麻衣がブランドのロゴが薄く印字された薄紙に商品を包み、客にわたすと、こぼれんばかりの笑みを浮かべ、紙袋を受け取り店を出る。ありがとうございました、と言いながら、麻衣は百貨店にあるアイテムは、どれもこれも新生児のようだと思う。最初は傷も汚れもないが、使ううちにくたびれてきて、最後はゴミとして捨てられる。

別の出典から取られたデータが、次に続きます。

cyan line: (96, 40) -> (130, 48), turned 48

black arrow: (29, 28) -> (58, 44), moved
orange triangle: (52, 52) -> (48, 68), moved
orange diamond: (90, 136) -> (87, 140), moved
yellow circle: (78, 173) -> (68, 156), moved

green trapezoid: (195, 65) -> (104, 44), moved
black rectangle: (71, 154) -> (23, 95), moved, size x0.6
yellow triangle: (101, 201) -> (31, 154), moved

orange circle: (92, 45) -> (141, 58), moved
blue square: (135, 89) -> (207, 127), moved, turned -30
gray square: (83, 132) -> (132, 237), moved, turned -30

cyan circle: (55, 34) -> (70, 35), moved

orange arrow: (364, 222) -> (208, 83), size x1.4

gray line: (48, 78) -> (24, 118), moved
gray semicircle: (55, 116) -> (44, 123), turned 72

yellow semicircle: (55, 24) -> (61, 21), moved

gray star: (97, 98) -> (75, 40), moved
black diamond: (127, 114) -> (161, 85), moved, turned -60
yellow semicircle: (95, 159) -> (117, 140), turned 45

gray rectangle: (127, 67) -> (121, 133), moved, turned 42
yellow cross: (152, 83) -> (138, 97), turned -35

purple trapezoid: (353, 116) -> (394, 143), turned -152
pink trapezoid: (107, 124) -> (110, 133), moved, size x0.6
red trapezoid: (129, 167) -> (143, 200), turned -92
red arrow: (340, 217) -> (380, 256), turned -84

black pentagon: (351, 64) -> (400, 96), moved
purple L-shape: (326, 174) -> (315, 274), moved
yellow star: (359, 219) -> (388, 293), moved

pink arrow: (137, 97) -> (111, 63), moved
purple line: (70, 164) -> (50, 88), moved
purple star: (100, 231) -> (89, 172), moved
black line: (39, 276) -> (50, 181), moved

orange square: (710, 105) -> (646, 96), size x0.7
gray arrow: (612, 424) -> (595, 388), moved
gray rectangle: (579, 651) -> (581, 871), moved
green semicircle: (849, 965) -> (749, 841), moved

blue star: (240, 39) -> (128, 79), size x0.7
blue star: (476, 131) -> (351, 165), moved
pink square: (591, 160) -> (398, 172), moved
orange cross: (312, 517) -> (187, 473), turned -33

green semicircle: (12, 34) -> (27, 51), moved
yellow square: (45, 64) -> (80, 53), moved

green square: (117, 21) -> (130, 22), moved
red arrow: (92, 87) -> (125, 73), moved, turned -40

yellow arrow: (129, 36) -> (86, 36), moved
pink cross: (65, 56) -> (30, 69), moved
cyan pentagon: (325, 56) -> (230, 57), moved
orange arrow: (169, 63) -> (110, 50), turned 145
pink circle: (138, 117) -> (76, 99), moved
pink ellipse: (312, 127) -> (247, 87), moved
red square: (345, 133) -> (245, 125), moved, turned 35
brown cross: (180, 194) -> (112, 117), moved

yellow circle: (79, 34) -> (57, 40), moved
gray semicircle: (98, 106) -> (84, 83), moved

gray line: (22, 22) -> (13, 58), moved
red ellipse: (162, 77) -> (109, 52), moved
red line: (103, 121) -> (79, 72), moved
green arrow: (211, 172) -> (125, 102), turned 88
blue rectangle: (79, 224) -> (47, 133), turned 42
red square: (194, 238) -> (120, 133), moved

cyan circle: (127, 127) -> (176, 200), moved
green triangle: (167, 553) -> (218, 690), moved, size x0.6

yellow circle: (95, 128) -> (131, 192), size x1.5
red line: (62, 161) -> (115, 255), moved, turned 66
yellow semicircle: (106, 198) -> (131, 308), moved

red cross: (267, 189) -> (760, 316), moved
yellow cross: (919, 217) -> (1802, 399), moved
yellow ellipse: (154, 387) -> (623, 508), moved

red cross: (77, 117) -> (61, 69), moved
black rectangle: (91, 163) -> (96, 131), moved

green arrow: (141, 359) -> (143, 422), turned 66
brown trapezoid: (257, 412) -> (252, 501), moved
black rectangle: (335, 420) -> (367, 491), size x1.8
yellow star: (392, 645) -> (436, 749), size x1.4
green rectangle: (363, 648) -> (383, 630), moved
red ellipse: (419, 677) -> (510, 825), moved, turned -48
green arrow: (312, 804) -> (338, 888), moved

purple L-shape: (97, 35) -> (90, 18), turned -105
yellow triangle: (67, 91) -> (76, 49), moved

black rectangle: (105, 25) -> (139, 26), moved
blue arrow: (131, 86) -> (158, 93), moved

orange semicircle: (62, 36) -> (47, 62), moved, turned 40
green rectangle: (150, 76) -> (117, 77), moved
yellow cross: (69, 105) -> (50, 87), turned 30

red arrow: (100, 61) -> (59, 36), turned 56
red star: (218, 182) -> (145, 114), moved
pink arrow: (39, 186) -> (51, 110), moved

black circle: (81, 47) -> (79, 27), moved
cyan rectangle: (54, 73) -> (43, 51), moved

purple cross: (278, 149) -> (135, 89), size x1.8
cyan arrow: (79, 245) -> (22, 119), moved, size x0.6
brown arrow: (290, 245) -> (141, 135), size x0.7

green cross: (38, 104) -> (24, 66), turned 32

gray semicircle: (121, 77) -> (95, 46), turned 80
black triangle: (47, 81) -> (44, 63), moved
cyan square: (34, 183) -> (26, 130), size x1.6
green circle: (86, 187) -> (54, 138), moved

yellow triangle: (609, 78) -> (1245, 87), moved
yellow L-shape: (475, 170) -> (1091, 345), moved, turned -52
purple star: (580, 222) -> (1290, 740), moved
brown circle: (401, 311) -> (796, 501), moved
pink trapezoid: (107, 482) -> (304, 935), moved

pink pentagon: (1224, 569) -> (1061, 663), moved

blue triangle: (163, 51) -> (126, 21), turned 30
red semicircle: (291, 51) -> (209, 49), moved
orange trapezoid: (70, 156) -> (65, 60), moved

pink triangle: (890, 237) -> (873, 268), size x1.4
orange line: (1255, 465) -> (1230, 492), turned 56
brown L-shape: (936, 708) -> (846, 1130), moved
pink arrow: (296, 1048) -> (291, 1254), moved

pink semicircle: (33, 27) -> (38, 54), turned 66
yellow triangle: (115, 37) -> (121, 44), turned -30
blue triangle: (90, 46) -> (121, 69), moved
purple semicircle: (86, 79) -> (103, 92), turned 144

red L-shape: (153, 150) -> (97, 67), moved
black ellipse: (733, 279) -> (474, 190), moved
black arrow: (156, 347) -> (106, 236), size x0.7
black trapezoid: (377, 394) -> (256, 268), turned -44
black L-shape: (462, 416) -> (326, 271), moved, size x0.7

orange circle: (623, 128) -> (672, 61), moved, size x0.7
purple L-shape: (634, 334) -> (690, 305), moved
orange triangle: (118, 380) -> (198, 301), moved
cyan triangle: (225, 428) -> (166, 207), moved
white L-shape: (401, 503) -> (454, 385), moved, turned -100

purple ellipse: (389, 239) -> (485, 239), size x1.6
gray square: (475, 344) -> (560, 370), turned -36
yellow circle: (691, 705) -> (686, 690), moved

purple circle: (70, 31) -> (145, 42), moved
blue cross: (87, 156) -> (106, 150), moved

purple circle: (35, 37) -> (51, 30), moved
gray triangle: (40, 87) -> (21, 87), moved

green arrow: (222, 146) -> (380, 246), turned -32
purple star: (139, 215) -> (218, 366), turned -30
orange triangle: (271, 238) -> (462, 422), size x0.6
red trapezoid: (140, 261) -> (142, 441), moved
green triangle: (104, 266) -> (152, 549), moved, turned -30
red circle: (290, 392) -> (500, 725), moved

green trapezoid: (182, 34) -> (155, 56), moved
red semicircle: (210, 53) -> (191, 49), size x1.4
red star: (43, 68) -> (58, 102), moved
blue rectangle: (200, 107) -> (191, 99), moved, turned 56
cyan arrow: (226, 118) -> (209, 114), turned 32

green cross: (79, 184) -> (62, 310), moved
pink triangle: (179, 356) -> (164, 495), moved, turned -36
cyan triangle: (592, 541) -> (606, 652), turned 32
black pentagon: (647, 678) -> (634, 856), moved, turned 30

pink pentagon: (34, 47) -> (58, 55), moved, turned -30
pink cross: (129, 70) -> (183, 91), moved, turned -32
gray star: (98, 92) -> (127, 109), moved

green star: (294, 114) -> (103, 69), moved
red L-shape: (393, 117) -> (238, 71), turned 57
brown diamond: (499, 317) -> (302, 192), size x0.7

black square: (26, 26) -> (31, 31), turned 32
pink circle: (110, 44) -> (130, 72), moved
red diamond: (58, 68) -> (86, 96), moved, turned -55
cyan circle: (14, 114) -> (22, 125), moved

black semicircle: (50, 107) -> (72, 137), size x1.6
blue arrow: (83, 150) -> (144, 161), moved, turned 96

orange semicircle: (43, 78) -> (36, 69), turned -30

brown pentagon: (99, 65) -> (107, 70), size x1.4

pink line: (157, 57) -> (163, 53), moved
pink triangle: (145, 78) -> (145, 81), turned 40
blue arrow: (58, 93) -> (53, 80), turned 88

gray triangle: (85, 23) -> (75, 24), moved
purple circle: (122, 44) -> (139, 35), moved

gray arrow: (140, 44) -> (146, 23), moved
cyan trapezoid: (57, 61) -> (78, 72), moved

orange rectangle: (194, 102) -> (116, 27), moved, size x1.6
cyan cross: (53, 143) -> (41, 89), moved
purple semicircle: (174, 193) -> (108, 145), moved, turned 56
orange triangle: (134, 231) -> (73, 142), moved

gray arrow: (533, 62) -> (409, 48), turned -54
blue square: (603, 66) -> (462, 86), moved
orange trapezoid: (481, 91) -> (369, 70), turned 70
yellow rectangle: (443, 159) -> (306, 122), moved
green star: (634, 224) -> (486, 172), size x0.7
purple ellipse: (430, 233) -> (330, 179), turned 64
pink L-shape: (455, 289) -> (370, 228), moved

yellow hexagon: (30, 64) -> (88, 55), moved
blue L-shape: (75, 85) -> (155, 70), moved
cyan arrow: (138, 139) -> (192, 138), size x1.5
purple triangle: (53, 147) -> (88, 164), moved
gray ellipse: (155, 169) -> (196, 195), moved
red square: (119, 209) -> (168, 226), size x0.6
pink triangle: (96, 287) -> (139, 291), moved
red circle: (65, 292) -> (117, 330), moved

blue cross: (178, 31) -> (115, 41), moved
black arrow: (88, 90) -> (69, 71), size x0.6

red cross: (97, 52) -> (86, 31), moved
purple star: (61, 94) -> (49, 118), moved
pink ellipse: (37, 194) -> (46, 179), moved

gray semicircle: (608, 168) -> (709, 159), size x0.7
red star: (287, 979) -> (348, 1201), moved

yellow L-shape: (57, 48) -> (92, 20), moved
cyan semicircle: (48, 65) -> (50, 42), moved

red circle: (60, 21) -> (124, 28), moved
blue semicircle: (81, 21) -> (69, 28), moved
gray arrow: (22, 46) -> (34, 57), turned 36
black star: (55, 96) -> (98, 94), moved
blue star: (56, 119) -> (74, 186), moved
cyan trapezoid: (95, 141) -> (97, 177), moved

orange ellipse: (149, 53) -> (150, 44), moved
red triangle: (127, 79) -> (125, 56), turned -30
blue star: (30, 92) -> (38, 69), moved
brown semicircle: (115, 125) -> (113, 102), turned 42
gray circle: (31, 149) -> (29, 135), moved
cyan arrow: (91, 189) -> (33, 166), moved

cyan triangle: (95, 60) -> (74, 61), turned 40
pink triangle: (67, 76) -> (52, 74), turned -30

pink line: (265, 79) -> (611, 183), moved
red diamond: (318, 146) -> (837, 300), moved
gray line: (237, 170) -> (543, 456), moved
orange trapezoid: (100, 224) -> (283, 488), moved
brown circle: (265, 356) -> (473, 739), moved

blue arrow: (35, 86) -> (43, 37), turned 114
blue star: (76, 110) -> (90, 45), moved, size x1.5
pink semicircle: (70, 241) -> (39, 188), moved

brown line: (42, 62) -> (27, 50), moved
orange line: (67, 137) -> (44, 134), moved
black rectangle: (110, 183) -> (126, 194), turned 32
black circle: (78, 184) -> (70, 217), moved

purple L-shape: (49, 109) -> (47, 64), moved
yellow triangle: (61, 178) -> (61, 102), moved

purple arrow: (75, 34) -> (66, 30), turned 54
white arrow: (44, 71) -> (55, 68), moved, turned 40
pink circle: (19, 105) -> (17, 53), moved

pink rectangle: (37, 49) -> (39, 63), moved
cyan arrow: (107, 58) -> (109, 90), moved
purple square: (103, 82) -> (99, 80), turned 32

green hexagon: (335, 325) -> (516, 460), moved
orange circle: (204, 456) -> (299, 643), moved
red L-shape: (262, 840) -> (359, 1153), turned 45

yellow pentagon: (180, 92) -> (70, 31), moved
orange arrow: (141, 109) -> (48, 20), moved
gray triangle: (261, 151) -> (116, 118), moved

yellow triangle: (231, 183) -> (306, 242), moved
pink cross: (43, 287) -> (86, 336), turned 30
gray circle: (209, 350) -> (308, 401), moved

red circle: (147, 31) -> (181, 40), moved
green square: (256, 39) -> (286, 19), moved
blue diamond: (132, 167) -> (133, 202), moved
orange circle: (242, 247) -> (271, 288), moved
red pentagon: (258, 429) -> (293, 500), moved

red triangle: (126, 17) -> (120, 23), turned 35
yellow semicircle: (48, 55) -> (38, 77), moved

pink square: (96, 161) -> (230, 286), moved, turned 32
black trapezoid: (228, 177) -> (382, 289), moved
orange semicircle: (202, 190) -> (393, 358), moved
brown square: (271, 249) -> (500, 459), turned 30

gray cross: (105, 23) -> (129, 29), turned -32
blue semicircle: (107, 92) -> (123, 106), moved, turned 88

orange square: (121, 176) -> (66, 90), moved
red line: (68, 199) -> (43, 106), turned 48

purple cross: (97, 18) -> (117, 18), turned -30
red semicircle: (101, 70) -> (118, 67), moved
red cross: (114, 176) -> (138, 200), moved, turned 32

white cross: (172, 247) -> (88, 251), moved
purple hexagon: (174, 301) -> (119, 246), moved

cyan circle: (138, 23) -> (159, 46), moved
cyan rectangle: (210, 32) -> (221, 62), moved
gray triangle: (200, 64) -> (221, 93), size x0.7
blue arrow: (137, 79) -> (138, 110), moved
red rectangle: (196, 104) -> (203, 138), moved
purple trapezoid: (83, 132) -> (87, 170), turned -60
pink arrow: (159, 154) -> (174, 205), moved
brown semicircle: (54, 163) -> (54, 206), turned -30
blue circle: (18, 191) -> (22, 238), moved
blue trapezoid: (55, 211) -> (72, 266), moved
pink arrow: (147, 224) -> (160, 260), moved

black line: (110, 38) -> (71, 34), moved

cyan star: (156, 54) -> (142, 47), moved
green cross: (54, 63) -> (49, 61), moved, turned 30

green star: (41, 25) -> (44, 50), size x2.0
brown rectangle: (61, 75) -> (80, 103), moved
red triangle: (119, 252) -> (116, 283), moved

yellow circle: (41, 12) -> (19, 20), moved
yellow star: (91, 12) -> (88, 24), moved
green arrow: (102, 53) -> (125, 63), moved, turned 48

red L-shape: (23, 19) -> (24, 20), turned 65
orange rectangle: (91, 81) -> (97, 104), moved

この国の幸せは値札付きだ。お金がたくさんあれば、多くの幸せを手に入れることができる。麻衣が働く新宿の街では服、バッグ、靴、時計、ペット、クルマ、旅、そして若さや愛さえも、学問の必要性を説いた偉人が印刷された紙切れを積めば簡単に手に入り、罪滅ぼしさえもできる。

この製造コストが30円とも言われている紙切れで手に入れた“幸せ”の効力が、つかの間で終わってしまうものであれ、それで十分だ。それは、14年の販売員生活で心だけでなく体にも刻み込まれている。

今週、麻衣は勤務する百貨店の外商部に頼まれて、山陰地方に住む大金持ちの夫婦の東京観光に同伴した。彼らは3代にわたり年間で億単位の買い物をしてきた上顧客だ。

知的で整った容姿をしており、軽々しくお世辞を言わず、誰とでも一線を引いて付き合う麻衣を気に入ったのは、妻のほうだった。彼女たち夫婦は麻衣に会うために定期的に東京に来て、数百万単位の買い物をしながら、東京の最新スポットを巡る。

その夫婦はでっぷりと太っており、妻の方はいつも「いいわね、麻衣さんはいつもほっそりしていて。私も太らない体に生まれたかったわ」と言う。ばーか、と心の中で麻衣は思う。36歳、156cm42kg。この体形を維持するために、どれだけの手間をかけているか。サプリメントを飲み、エステに通い、それでも尻や腰に醜い肉の塊が付かないように、日々ストレッチをするなど努力を重ねているのだ。